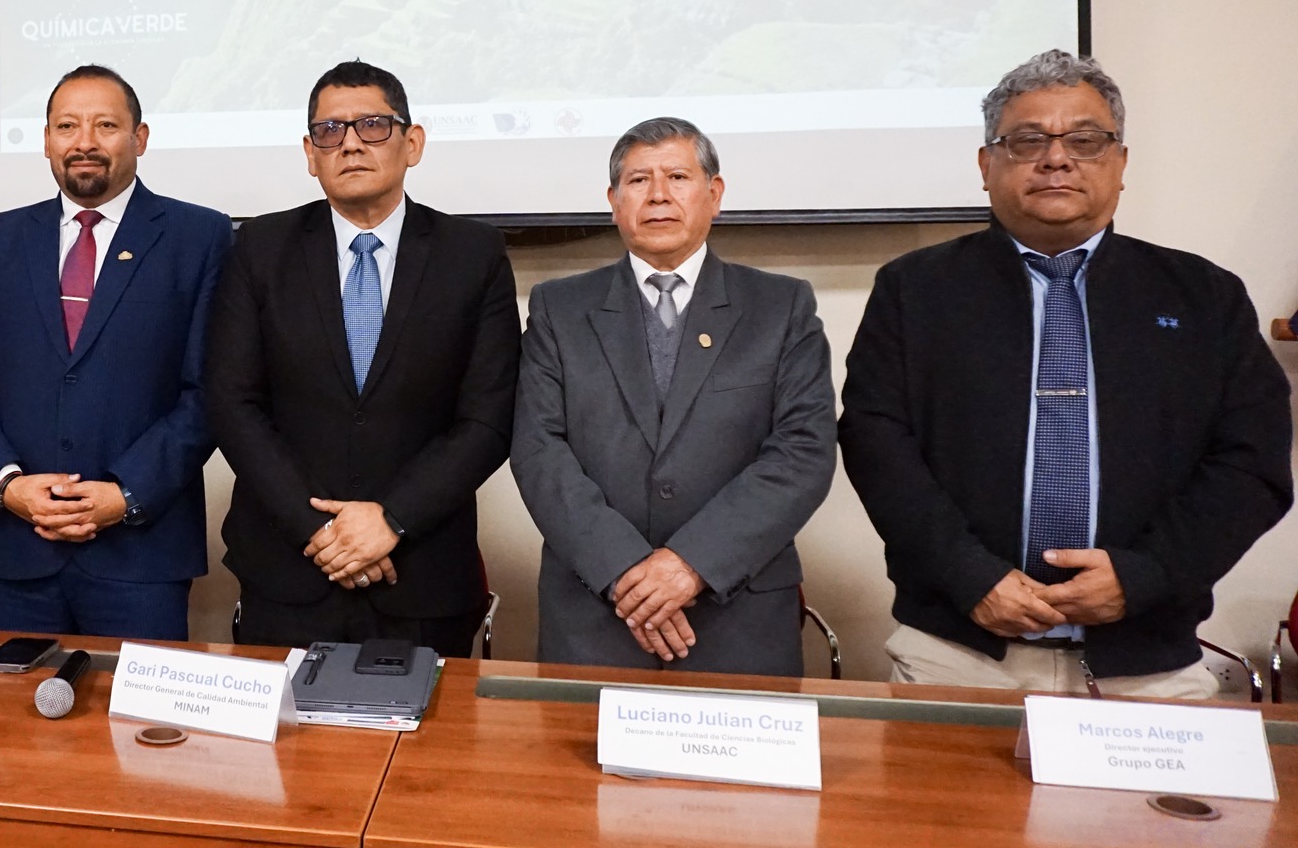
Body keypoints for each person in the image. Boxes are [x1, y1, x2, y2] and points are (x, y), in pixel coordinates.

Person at [840, 50, 1292, 697]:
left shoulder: (1203, 296)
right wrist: (971, 576)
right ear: (985, 166)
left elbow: (1252, 465)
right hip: (960, 652)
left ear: (1121, 163)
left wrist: (1145, 577)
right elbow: (876, 446)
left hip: (1148, 661)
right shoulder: (916, 290)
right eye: (1028, 141)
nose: (1057, 158)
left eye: (1085, 140)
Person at [207, 60, 520, 657]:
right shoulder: (259, 250)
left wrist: (390, 520)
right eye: (330, 131)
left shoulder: (472, 255)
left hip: (421, 574)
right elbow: (233, 404)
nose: (350, 142)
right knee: (286, 750)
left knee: (421, 748)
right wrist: (321, 532)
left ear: (413, 142)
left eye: (373, 125)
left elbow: (488, 418)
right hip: (290, 573)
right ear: (309, 152)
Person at [512, 118, 835, 675]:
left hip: (735, 615)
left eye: (678, 176)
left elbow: (802, 452)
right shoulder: (559, 309)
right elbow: (539, 451)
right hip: (597, 615)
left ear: (714, 194)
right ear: (614, 202)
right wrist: (627, 574)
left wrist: (689, 566)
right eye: (638, 181)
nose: (658, 194)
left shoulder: (780, 307)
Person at [0, 65, 230, 641]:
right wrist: (8, 486)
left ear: (140, 138)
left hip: (140, 555)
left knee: (137, 729)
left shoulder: (200, 237)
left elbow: (210, 393)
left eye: (106, 125)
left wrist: (127, 494)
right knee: (17, 724)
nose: (85, 142)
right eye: (67, 126)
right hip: (18, 552)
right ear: (46, 141)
##############################
Work out how many lines of the data hold the string "knee". State only that number.

4